> [Task statement]: Pull out every line below holding the word "using".

[Collected data]
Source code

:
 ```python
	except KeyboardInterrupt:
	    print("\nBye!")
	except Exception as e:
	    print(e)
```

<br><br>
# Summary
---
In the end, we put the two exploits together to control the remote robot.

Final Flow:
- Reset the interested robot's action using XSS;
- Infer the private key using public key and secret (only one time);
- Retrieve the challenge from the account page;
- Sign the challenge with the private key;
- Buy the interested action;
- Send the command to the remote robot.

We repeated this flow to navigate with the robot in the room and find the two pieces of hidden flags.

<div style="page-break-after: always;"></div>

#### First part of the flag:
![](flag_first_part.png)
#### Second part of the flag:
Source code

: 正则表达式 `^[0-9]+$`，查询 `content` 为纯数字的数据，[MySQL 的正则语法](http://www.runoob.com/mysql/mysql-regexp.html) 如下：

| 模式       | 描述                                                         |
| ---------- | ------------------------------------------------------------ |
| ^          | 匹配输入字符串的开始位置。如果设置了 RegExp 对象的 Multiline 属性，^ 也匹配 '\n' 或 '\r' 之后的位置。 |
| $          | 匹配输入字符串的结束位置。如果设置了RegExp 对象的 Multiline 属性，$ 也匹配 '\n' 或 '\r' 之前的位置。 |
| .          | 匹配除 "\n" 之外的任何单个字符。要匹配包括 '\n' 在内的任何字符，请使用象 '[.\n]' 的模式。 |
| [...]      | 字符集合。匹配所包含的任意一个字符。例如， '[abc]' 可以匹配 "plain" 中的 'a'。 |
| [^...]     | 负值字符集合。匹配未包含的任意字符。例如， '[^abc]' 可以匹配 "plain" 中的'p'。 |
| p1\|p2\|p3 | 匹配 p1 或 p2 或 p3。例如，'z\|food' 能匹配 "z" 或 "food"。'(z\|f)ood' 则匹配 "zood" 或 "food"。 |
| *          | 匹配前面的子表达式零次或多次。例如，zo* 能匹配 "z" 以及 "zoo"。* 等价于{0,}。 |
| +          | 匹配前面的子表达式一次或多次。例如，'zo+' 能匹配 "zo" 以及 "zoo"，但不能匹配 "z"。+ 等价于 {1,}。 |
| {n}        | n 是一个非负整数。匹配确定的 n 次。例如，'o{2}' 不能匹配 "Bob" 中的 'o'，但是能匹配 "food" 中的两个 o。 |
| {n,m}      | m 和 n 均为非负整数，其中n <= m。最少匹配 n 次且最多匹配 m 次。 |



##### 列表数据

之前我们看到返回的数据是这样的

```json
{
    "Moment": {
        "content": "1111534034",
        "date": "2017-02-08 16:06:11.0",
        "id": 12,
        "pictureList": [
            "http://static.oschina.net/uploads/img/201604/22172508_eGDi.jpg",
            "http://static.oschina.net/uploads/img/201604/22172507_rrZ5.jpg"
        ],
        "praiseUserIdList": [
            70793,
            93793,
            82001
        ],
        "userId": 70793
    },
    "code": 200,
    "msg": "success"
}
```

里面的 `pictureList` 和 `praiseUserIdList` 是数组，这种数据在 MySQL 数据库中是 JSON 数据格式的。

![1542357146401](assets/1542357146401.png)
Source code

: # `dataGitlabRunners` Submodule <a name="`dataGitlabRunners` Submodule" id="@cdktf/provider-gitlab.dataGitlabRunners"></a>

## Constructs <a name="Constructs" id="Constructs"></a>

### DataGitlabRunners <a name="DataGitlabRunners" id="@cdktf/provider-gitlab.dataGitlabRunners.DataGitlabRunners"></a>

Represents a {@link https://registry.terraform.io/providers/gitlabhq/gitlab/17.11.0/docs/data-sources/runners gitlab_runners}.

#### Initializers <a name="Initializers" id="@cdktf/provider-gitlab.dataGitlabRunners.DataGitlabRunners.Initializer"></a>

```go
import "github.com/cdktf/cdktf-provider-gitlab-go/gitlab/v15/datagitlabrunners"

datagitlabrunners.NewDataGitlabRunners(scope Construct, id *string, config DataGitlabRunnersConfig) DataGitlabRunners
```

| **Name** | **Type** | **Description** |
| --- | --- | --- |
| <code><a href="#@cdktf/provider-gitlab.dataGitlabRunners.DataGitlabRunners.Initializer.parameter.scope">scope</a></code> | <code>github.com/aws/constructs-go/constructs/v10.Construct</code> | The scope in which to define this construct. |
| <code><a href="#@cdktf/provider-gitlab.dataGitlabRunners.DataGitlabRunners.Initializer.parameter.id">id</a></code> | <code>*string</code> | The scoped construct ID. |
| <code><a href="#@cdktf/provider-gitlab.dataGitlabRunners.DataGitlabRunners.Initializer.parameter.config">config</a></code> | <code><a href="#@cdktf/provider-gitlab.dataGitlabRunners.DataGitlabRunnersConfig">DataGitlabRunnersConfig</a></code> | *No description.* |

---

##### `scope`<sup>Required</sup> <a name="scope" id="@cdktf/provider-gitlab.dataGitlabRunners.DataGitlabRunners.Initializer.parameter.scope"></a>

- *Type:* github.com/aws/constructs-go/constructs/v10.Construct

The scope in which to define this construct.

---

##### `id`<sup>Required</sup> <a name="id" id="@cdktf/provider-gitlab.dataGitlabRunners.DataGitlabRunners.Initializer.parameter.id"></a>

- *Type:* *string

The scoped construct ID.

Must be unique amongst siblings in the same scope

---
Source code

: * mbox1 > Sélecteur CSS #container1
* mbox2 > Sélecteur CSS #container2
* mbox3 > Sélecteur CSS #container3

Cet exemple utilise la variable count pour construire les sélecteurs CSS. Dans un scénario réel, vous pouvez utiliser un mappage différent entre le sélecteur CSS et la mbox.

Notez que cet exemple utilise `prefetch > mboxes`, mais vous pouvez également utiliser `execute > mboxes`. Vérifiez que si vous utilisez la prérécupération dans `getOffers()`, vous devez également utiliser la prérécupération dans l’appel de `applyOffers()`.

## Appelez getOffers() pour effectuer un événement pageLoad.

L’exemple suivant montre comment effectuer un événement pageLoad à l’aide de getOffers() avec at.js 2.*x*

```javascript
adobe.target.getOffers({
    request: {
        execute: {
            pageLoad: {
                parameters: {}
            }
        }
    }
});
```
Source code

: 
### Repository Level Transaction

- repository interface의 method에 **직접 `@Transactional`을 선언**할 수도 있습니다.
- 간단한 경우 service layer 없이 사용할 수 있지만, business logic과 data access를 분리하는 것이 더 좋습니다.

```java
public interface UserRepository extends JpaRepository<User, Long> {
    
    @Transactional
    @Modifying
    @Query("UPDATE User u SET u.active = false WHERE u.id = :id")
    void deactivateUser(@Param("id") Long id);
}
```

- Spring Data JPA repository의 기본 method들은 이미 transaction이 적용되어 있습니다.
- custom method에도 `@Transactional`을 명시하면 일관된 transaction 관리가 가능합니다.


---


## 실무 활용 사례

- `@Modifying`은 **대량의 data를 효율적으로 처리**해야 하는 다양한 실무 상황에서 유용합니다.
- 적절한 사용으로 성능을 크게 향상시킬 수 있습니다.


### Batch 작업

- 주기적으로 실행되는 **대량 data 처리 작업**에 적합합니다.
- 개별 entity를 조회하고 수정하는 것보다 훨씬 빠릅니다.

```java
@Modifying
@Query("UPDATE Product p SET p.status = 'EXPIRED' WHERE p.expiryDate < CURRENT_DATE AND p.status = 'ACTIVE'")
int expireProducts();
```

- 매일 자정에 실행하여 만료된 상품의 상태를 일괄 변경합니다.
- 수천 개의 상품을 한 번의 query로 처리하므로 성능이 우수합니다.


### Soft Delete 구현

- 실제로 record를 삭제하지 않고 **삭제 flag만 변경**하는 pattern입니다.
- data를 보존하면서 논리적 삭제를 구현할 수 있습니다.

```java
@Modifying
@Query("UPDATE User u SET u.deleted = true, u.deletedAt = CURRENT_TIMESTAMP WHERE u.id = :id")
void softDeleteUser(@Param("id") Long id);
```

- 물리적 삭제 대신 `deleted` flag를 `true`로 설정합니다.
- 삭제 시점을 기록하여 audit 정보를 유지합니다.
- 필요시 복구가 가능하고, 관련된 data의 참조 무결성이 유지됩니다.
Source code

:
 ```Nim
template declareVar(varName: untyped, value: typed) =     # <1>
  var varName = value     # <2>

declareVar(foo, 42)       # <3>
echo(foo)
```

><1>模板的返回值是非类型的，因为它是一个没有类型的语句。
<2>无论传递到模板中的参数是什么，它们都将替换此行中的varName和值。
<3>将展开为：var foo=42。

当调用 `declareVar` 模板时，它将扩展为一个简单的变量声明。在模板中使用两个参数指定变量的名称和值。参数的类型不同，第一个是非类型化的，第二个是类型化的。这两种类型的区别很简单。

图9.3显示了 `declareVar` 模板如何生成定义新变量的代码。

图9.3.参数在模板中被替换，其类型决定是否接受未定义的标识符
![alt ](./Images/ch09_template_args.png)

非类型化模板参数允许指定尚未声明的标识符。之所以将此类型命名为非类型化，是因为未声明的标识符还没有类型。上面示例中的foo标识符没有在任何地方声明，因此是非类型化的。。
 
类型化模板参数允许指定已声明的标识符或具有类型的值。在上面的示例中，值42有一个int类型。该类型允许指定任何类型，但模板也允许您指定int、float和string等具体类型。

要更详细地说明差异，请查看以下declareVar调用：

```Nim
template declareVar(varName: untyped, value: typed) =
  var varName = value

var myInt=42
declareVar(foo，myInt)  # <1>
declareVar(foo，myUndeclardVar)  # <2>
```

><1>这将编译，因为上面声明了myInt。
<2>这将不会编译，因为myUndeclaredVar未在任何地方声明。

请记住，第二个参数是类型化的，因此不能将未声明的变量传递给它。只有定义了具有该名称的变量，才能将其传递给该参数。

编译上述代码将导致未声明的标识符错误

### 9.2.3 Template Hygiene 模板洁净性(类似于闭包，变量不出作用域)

> [Answer to the exercise]:
- Reset the interested robot's action using XSS;
- Infer the private key using public key and secret (only one time);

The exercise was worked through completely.